• _Exercise materials_:
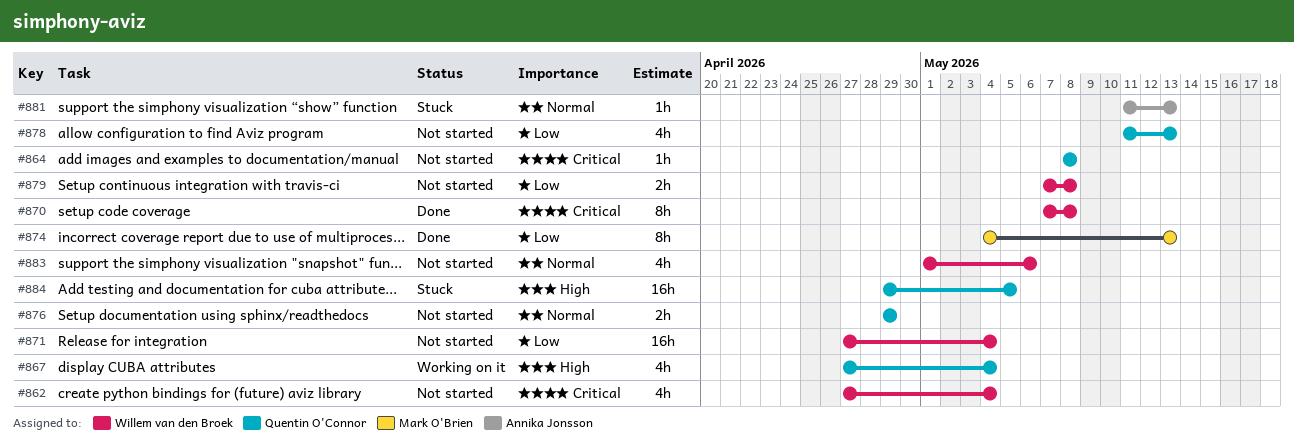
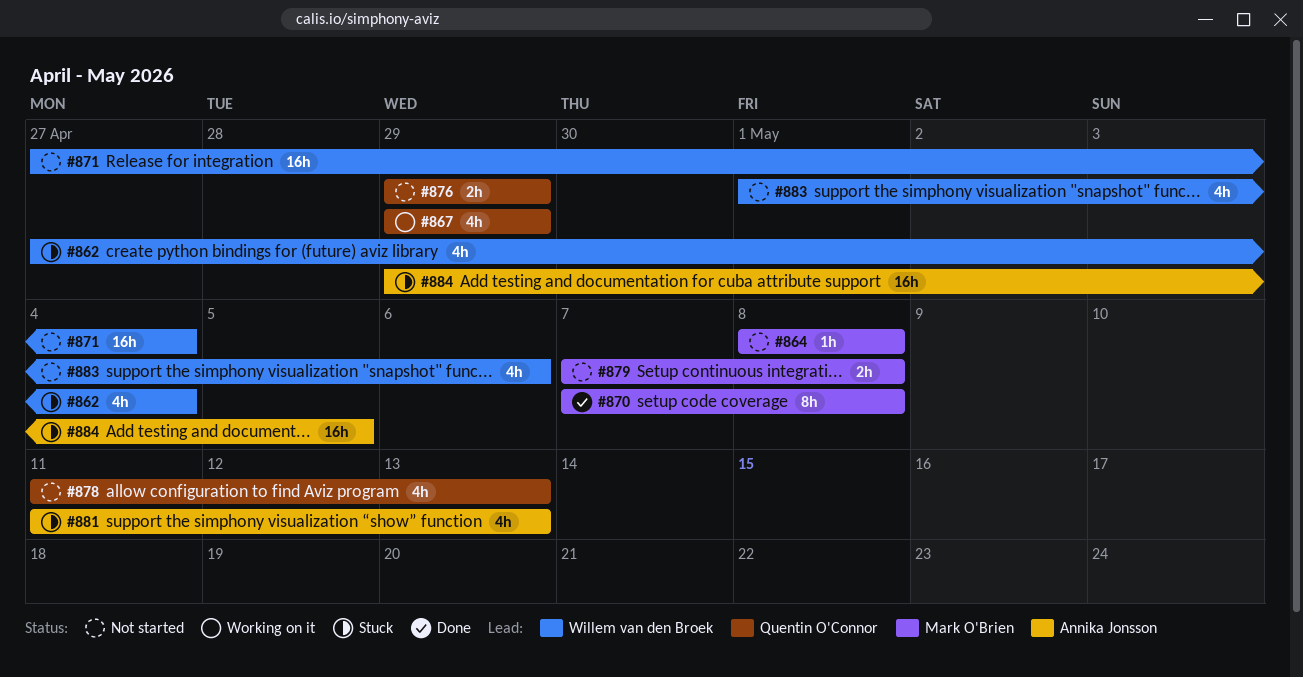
#862, status: Not started -> Stuck
#864, owner: Quentin O'Connor -> Mark O'Brien
#867, start: Apr 27 -> Apr 29
#867, due: May 4 -> Apr 29
#870, owner: Willem van den Broek -> Mark O'Brien
#874: present -> none
#879, owner: Willem van den Broek -> Mark O'Brien
#881, estimate: 1h -> 4h
#884, owner: Quentin O'Connor -> Annika Jonsson

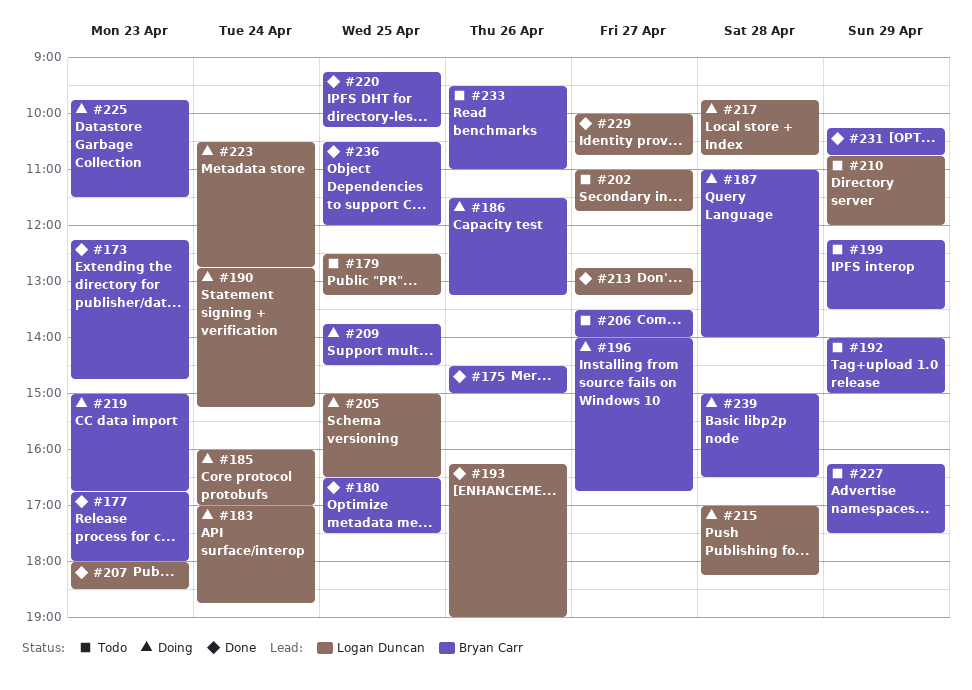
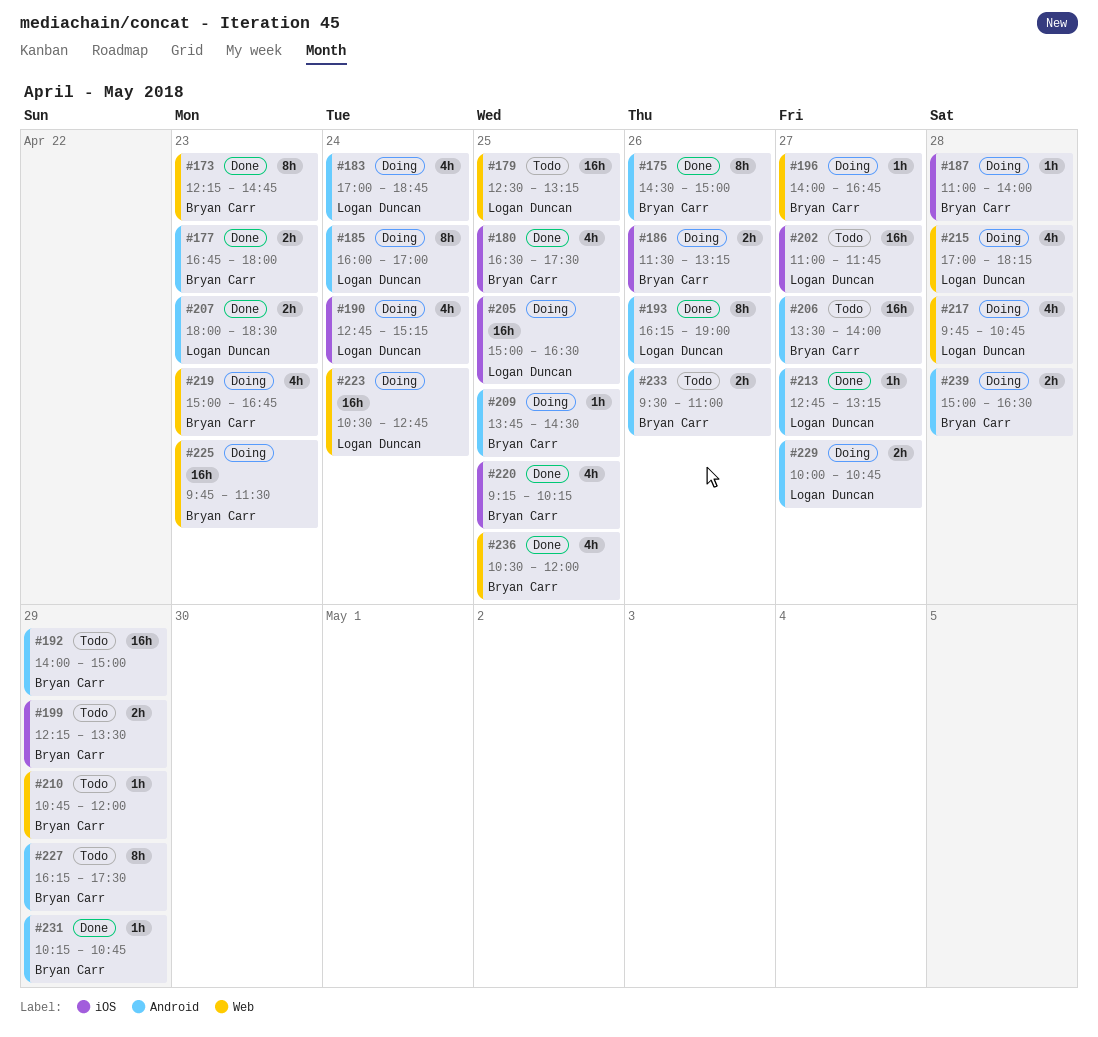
#210, owner: Logan Duncan -> Bryan Carr
#229, status: Done -> Doing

• _The task_:
Produce an exact transcription of the lines from the one containing "#210, owner: Logan Duncan -> Bryan Carr" through the end of the records, both included, and no other lines.

• _Solution to this task_:
#210, owner: Logan Duncan -> Bryan Carr
#229, status: Done -> Doing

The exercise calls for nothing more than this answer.